_Assignment_. In the records below, begin at the line containing "relationship. The symbolic" and end at the line containing "Helen Mayer Harrison, in"; quote every line in that span exactly, including both boundary lines, and no others.

(Extracted page text data)
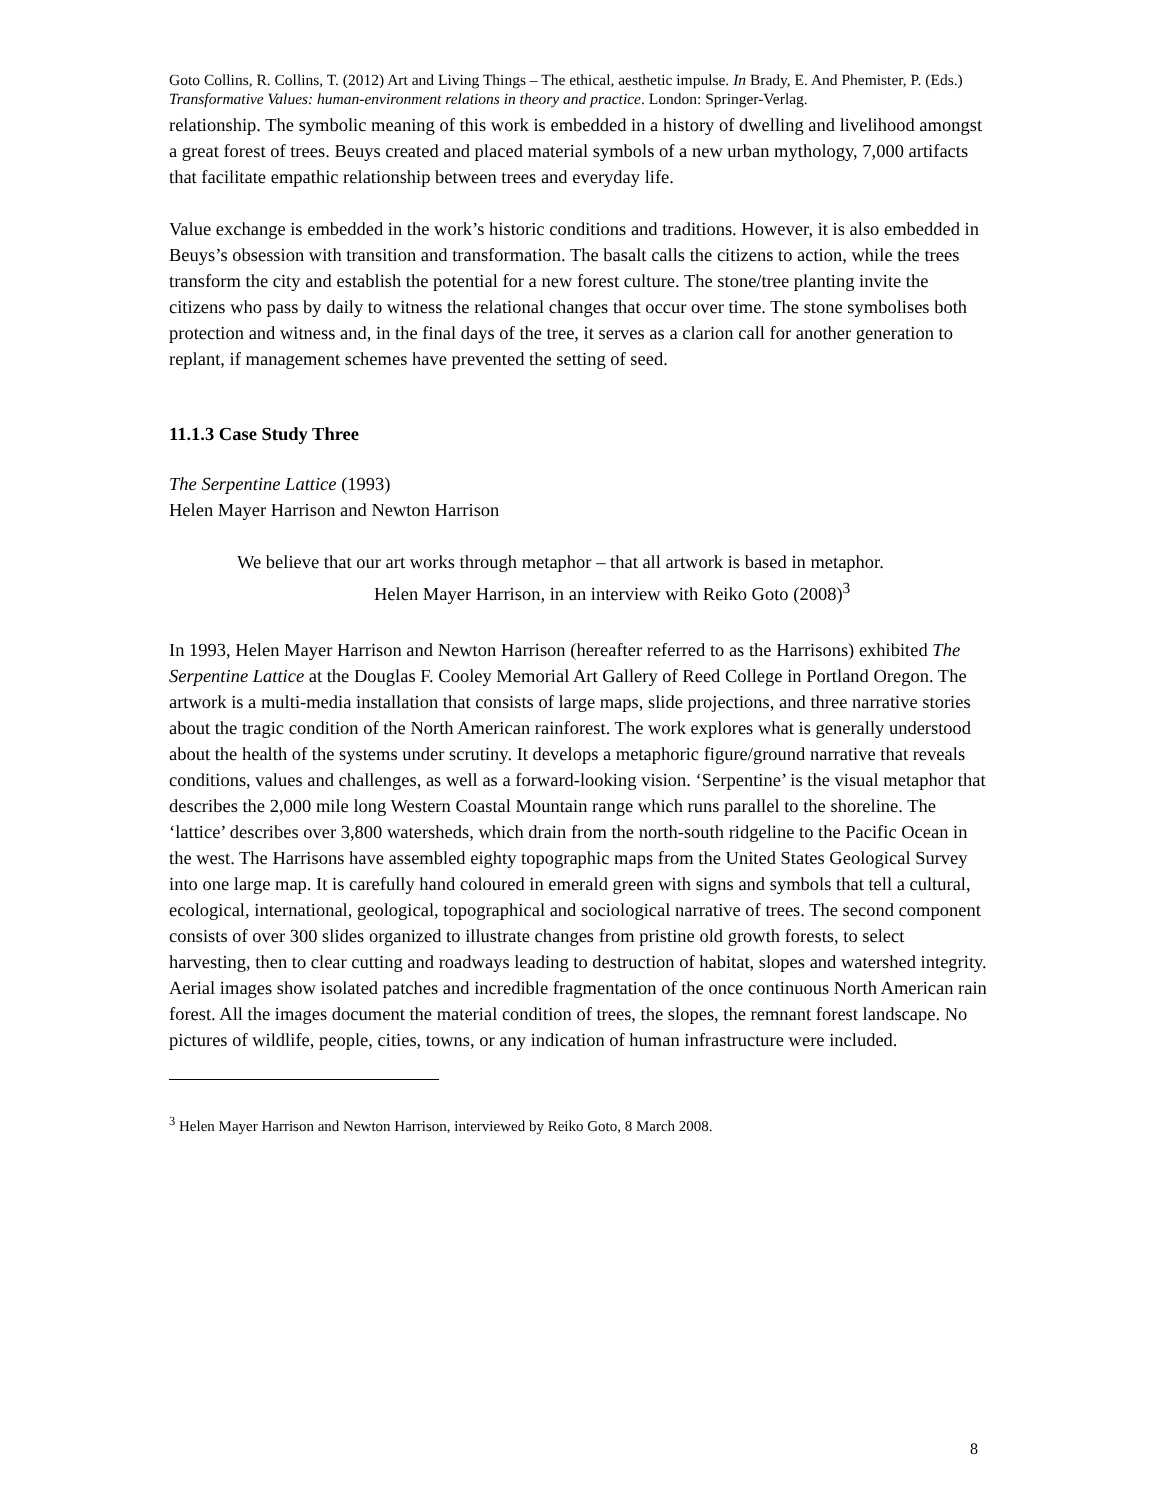Goto Collins, R. Collins, T. (2012) Art and Living Things – The ethical, aesthetic impulse. In Brady, E. And Phemister, P. (Eds.) Transformative Values: human-environment relations in theory and practice. London: Springer-Verlag.
relationship. The symbolic meaning of this work is embedded in a history of dwelling and livelihood amongst a great forest of trees. Beuys created and placed material symbols of a new urban mythology, 7,000 artifacts that facilitate empathic relationship between trees and everyday life.
Value exchange is embedded in the work’s historic conditions and traditions. However, it is also embedded in Beuys’s obsession with transition and transformation. The basalt calls the citizens to action, while the trees transform the city and establish the potential for a new forest culture. The stone/tree planting invite the citizens who pass by daily to witness the relational changes that occur over time. The stone symbolises both protection and witness and, in the final days of the tree, it serves as a clarion call for another generation to replant, if management schemes have prevented the setting of seed.
11.1.3 Case Study Three
The Serpentine Lattice (1993)
Helen Mayer Harrison and Newton Harrison
We believe that our art works through metaphor – that all artwork is based in metaphor.
Helen Mayer Harrison, in an interview with Reiko Goto (2008)<sup>3</sup>
In 1993, Helen Mayer Harrison and Newton Harrison (hereafter referred to as the Harrisons) exhibited The Serpentine Lattice at the Douglas F. Cooley Memorial Art Gallery of Reed College in Portland Oregon. The artwork is a multi-media installation that consists of large maps, slide projections, and three narrative stories about the tragic condition of the North American rainforest. The work explores what is generally understood about the health of the systems under scrutiny. It develops a metaphoric figure/ground narrative that reveals conditions, values and challenges, as well as a forward-looking vision. ‘Serpentine’ is the visual metaphor that describes the 2,000 mile long Western Coastal Mountain range which runs parallel to the shoreline. The ‘lattice’ describes over 3,800 watersheds, which drain from the north-south ridgeline to the Pacific Ocean in the west. The Harrisons have assembled eighty topographic maps from the United States Geological Survey into one large map. It is carefully hand coloured in emerald green with signs and symbols that tell a cultural, ecological, international, geological, topographical and sociological narrative of trees. The second component consists of over 300 slides organized to illustrate changes from pristine old growth forests, to select harvesting, then to clear cutting and roadways leading to destruction of habitat, slopes and watershed integrity. Aerial images show isolated patches and incredible fragmentation of the once continuous North American rain forest. All the images document the material condition of trees, the slopes, the remnant forest landscape. No pictures of wildlife, people, cities, towns, or any indication of human infrastructure were included.
<sup>3</sup> Helen Mayer Harrison and Newton Harrison, interviewed by Reiko Goto, 8 March 2008.
8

_Task solution_.
relationship. The symbolic meaning of this work is embedded in a history of dwelling and livelihood amongst a great forest of trees. Beuys created and placed material symbols of a new urban mythology, 7,000 artifacts that facilitate empathic relationship between trees and everyday life.
Value exchange is embedded in the work’s historic conditions and traditions. However, it is also embedded in Beuys’s obsession with transition and transformation. The basalt calls the citizens to action, while the trees transform the city and establish the potential for a new forest culture. The stone/tree planting invite the citizens who pass by daily to witness the relational changes that occur over time. The stone symbolises both protection and witness and, in the final days of the tree, it serves as a clarion call for another generation to replant, if management schemes have prevented the setting of seed.
11.1.3 Case Study Three
The Serpentine Lattice (1993)
Helen Mayer Harrison and Newton Harrison
We believe that our art works through metaphor – that all artwork is based in metaphor.
Helen Mayer Harrison, in an interview with Reiko Goto (2008)<sup>3</sup>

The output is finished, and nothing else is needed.